La nuit venue, prenant par la main le Saramaca aveugle, je descends au fleuve. Nous passons sans frôler une branche, sans troubler aucune ombre. Le vieillard, accroupi à l’arrière, lance la pirogue à larges coups de pagaie et gouverne en suivant le courant. Je dois, à l’avant, signaler les arbres flottants et les embûches de la route. Mais, dans la nuit profonde, mes yeux imparfaits d’Européen sont sans effet.

Sur le fleuve hermétique, il n’y a plus rien que des ténèbres et du silence et les odeurs angoissantes des santals de la rive.

— Plus vite…

Le vieillard, les mains crispées sur la large palette, précipite les coups, halète et gémit.

— Plus vite…

La pirogue semble être immobile sur l’eau noire, comme si quelque lien l’attachait au dégrad. Je cherche en vain quelque point de repère. Rien n’apparaît dans l’obscurité compacte.

— Plus vite…

L’aveugle, épuisé, peine de toutes ses forces et geint sans arrêt. La pirogue, redressée à l’avant par les coups répétés, embarque et nage dans un remous d’écume. Cependant, j’ai, à chaque instant plus sensible, l’impression qu’une force nous retient, et que la pirogue lutte sur place contre le courant. C’est une angoisse qui grandit, une frayeur encore confuse, dont je ne discerne pas la raison.

— Plus vite…

Une douleur aiguë, comme un pincement de tenailles, me meurtrit le cœur. Sous la déchirure que je sens en moi, mes yeux se sont emplis de larmes.

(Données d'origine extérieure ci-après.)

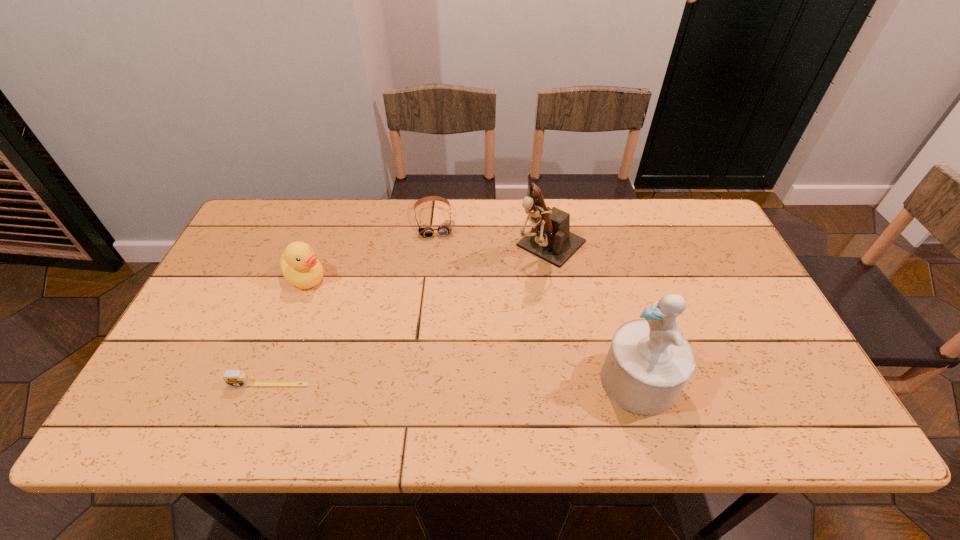
In order to click on vacant spot on the desktop that is between the shortest object and the nearer figurine and is positioned at the beak of the duck in this screenshot , I will do `click(417, 383)`.

This screenshot has width=960, height=540. Identify the location of free space on the desktop that is between the shortest object and the nearer figurine and is positioned on the front-facing side of the farther figurine. (408, 383).

Image resolution: width=960 pixels, height=540 pixels. Find the location of `free space on the desktop that is between the tape measure and the nearer figurine and is positioned on the front-facing side of the third object from right to left`. free space on the desktop that is between the tape measure and the nearer figurine and is positioned on the front-facing side of the third object from right to left is located at coordinates (460, 383).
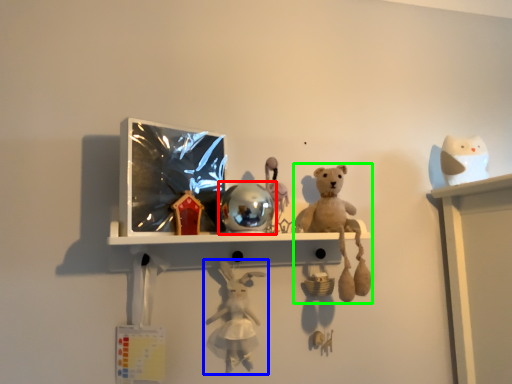
Question: Based on their relative distances, which object is farther from toy (highlighted by a red box)? Choose from toy (highlighted by a blue box) and toy (highlighted by a green box).

Choices:
 (A) toy
 (B) toy

Answer: (A)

Un mot est venu à mes lèvres :

— Marthe…

Il est comme un fer rouge sur ma poitrine. Les ongles pénètrent dans les paumes des mains, la tête bardée de pointes acérées, je tombe sur les genoux, mon front touchant l’étrave.

— Marthe…

Et c’est fini… Le vent qui sèche la sueur dans mes cheveux m’apporte la fraîcheur et le repos.

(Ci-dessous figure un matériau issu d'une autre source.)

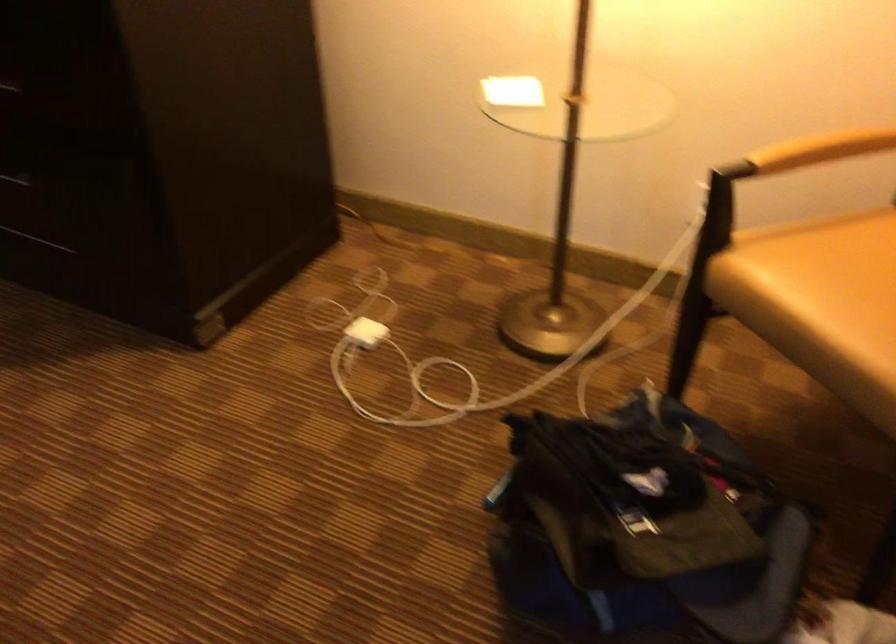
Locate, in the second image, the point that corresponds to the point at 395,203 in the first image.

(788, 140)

Pour revenir au dégrad, j’ai pris à l’arrière de la pirogue la place du vieillard infirme. Chaque coup de pagaie qui me rapproche du camp où dort Pierre Deschamps enlève à ma poitrine un peu du fardeau qui l’oppresse.

Comme nous abordons le débarcadère des Saramacas, un flot de lucioles débouche de la brousse, tourbillonne sur nos têtes et tombe, comme une fin de feu d’artifice, sur les bambous frissonnants. Dans un instant, semblable à un brasier qui s’allume, le jour naît sur le fleuve. Et, lorsque, soutenant dans mes bras le vieillard qui chancelle, j’entre dans le carbet en désordre, j’entends les bruits joyeux du matin, les piaillements des enfants et les rires des ménagères.